→ **WORK TO COMPLETE**
All the lines below need retyping exactly, apart from the images.

→ **DATA SHOWN**
**********
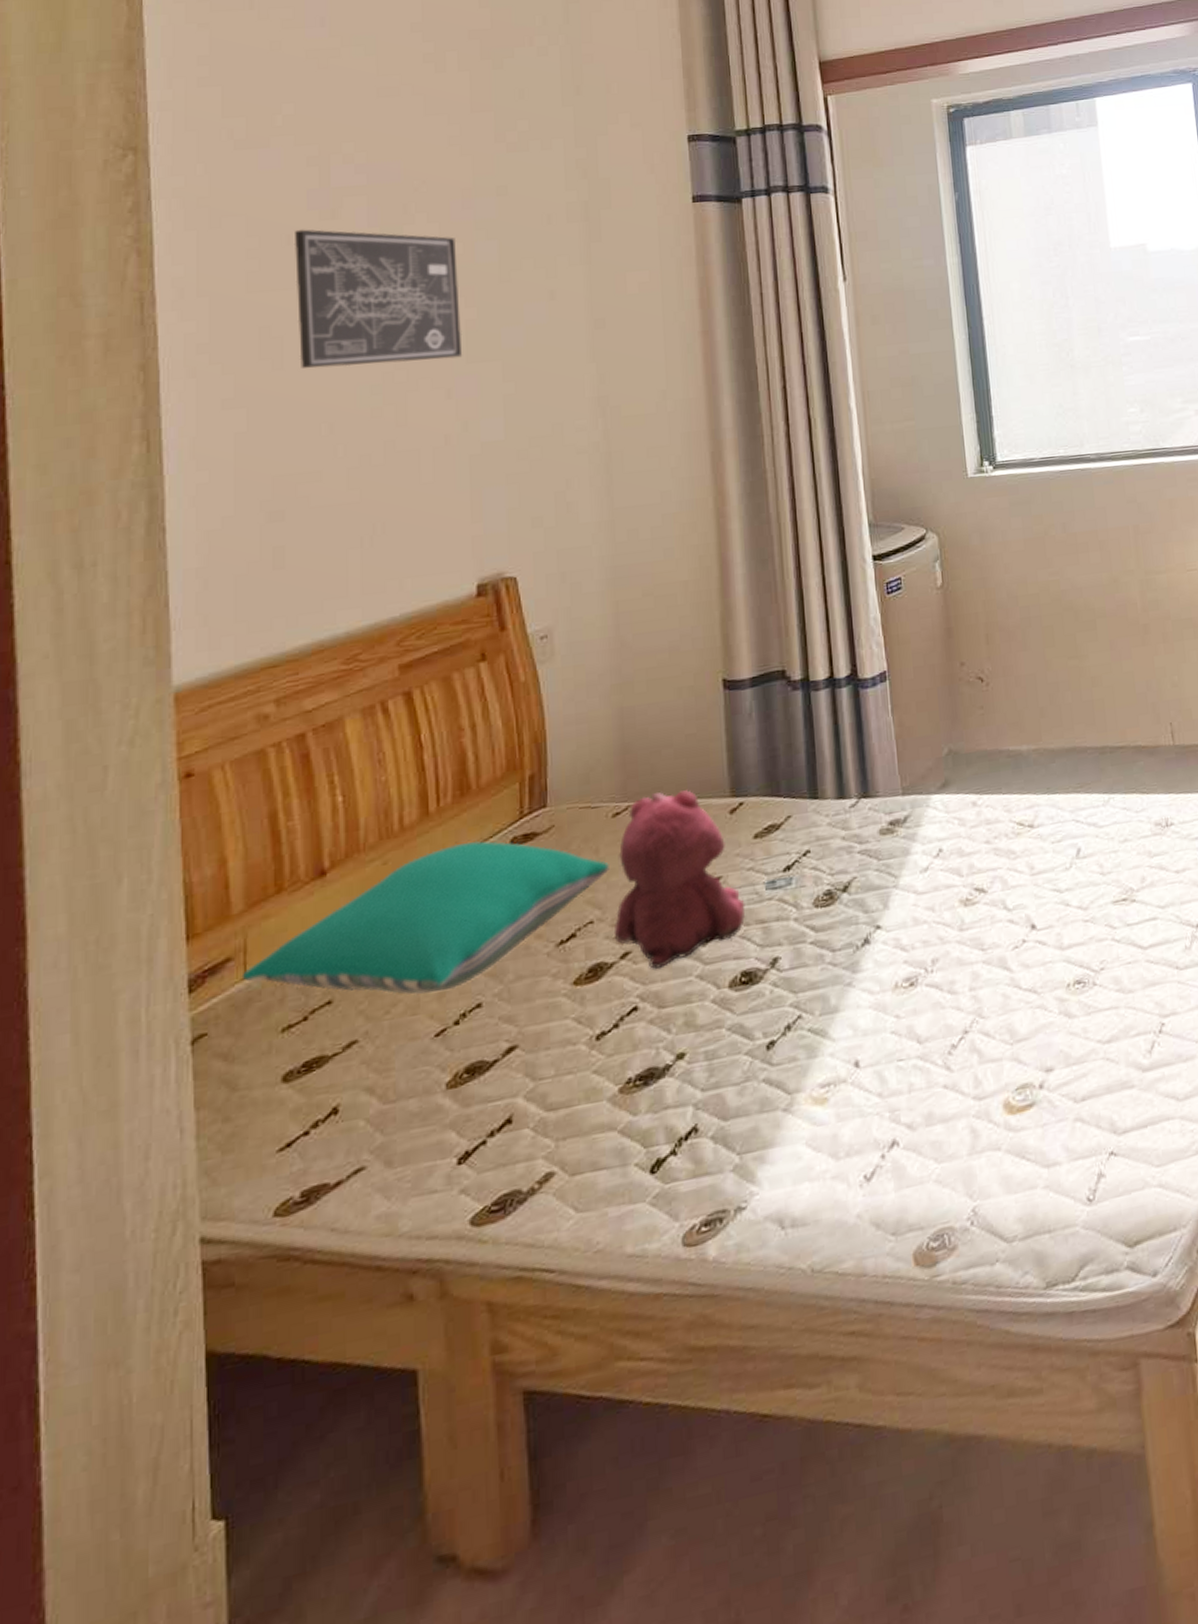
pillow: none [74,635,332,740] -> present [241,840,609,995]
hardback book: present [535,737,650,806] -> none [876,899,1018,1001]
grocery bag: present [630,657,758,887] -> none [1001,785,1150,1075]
**********
→ **FINISHED TASK**
pillow: none [74,635,332,740] -> present [241,840,609,995]
hardback book: present [535,737,650,806] -> none [876,899,1018,1001]
grocery bag: present [630,657,758,887] -> none [1001,785,1150,1075]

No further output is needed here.